◆ **Teks Bacaan**
07 Januari 2008

BUDAYA INDONESIA

History of Reyog Ponorogo


Latar Belakang
Perkembangan zaman ini rupa-rupanya banyak sekali kesenian tradisional yang gulung tikar seperti : ketoprak, ludruk, wayang orang yang mana semuanya kalah dengan kemajuan teknologi. Dengan adanya kemajuan zaman yang terus pesat ini tantangan bagi seni tradisi seperti Reyog Ponorogo. Kabupaten Ponorogo merupakan akar tumbuhnya seni tradisi (seni rakyat) juga gudangnya, tidak heran di dalam perkembangannya yang meliputi 330 desa yang menyebar dari kota ke pelosok-pelosok desa semuanya menerima dan berkembang Reyog Ponorogo sesuai dari kemampuan group Reyog masing-masing. kita semua sadar bahwa kesenian Reyog Ponorogo merupakan warisan nenek moyang kita yang dimana mengandung PITUTUR LUHUR kalau kita mengkaji secara teliti di dalamnya. selayaknya apabila penyajiannya mempunyai daya pikat sendiri pada penggemarnya maka tidak bosan-bosan yang melihatnya. Tari tradisional Reyog Ponorogo ini tidak lepas dengan konteks budaya yang menghidupinya karena setiap etnik mempunyai karakter yang sering berbeda. di dalam penyajian tari Reyog Ponorogo letak keindahan yang lebih ini pada gaya-gaya yang menjadi keunikan dalam tari tradisi melahirkan bobot keindahan.



VERSI REYOG PONOROGO







Versi Ki Ageng Kutu


Reyog itu sindiran terhadap Raja Majapahit Prabu Brawijaya V. Ketika itu Prabu Brawijaya lupa terhadap Tahta pemerintahan karena Permaisuri dari Campa daratan Cina yangt cantik jelita, maka sindirian Ki Ageng Ketut Suryangalam berupa :


  • Jatilan yang ditarikan Putra dengan gaya medoki, penggambaran Prajurit Majapahit sudah lemah.
  • Dadak merak kepala Harimau memanggul Merak Raja yang sudah tunduk pada perintah istrinya.
  • Patih Bujang Ganong atau Pujonggo ANom penggambaran dari penasehat yang tidak mampu mengingatkan Sang Prabu Brawijaya.


Versi Reyog Legenda

Disini merupakan cerita Prabu Klono Sewandana mempersunting Dewi Songgolangit, walaupun banyak rintangan maupun godaan di tengah perjalanan dihadang Singo Barong namun dapat diselesaikan. Akhirnya mas kawing Dewi Songgo Langit terpenuhi tontonan yang belum pernah ada yaitu Reyog Ponorogo.

Versi III

Merupakan watak dari masyarakat Ponorogo. Harimau dan Merak saling menyatu. Walau kelihatan garang dan sangar, namun indah untuk dilihat. Harimau simbol kekerasan, dan merak simbol kelembutan.



Perkembangan dan pemeliharaan Reyog Ponorogo



Seni Reyog Ponorogo sekarang sedang naik daun ?

◆ **Tugas Anda**
Salin kata demi kata sebagian teks bacaan tentang Reyog Ponorogo. Mulailah pada kata-kata yang memuat "Disini merupakan cerita", lalu berhentilah setelah "merak simbol kelembutan.". Data di bawah ini diambil dari sumber yang berbeda.

Data sumber
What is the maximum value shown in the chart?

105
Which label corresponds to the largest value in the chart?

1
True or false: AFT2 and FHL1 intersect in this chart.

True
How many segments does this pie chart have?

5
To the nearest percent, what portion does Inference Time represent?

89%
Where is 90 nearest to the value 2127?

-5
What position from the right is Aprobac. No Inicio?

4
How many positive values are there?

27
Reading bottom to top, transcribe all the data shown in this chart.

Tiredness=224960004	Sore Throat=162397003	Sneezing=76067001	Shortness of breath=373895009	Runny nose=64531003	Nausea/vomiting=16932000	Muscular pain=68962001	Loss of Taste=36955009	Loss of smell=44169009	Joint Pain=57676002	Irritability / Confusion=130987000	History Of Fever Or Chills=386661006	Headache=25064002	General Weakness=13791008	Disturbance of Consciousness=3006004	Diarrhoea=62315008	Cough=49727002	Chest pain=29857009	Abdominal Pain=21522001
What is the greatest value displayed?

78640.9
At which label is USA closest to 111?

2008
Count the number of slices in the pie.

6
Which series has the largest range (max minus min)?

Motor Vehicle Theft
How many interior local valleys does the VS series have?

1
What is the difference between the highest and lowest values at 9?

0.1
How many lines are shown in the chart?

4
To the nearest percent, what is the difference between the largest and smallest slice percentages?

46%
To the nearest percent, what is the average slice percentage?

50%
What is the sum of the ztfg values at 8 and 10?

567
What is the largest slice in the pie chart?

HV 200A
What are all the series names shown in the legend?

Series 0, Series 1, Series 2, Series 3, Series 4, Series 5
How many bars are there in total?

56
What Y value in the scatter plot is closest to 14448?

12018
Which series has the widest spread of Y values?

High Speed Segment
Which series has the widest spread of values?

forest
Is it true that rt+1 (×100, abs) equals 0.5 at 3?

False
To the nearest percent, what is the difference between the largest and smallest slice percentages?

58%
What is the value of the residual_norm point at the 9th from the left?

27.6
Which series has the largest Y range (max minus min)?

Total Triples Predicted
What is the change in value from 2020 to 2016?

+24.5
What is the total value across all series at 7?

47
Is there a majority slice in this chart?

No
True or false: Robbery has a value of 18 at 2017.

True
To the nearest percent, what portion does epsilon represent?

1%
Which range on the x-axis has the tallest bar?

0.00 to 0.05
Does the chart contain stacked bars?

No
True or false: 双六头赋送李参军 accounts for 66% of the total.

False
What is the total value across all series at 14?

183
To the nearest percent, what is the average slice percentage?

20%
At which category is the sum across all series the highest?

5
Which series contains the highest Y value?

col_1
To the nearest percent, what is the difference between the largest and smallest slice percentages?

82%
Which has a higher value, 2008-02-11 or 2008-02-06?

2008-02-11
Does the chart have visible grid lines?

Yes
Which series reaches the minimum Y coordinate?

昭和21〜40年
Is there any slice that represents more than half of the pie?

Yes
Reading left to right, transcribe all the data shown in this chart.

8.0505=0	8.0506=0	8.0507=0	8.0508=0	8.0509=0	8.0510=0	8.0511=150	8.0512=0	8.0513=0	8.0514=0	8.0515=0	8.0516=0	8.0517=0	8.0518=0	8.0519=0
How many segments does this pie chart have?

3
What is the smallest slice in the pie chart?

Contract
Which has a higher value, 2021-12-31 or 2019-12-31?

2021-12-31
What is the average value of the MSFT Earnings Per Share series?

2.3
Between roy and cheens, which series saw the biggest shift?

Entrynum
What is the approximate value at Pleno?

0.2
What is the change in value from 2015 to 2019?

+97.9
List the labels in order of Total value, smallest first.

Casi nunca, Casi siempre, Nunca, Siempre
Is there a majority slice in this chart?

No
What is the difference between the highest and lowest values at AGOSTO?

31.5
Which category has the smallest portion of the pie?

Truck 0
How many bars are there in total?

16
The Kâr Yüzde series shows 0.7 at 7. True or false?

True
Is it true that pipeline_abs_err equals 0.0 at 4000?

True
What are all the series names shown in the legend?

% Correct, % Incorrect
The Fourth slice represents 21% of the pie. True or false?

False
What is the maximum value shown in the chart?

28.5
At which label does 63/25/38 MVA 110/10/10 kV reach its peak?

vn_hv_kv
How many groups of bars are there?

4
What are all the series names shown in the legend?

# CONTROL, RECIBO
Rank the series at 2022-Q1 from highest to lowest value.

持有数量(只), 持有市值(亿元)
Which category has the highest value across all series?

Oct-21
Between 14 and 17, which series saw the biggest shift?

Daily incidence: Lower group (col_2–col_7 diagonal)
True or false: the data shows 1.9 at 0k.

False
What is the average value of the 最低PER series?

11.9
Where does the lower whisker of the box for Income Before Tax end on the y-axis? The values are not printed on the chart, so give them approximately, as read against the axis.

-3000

◆ **Jawaban Tugas**
Disini merupakan cerita Prabu Klono Sewandana mempersunting Dewi Songgolangit, walaupun banyak rintangan maupun godaan di tengah perjalanan dihadang Singo Barong namun dapat diselesaikan. Akhirnya mas kawing Dewi Songgo Langit terpenuhi tontonan yang belum pernah ada yaitu Reyog Ponorogo.

Versi III

Merupakan watak dari masyarakat Ponorogo. Harimau dan Merak saling menyatu. Walau kelihatan garang dan sangar, namun indah untuk dilihat. Harimau simbol kekerasan, dan merak simbol kelembutan.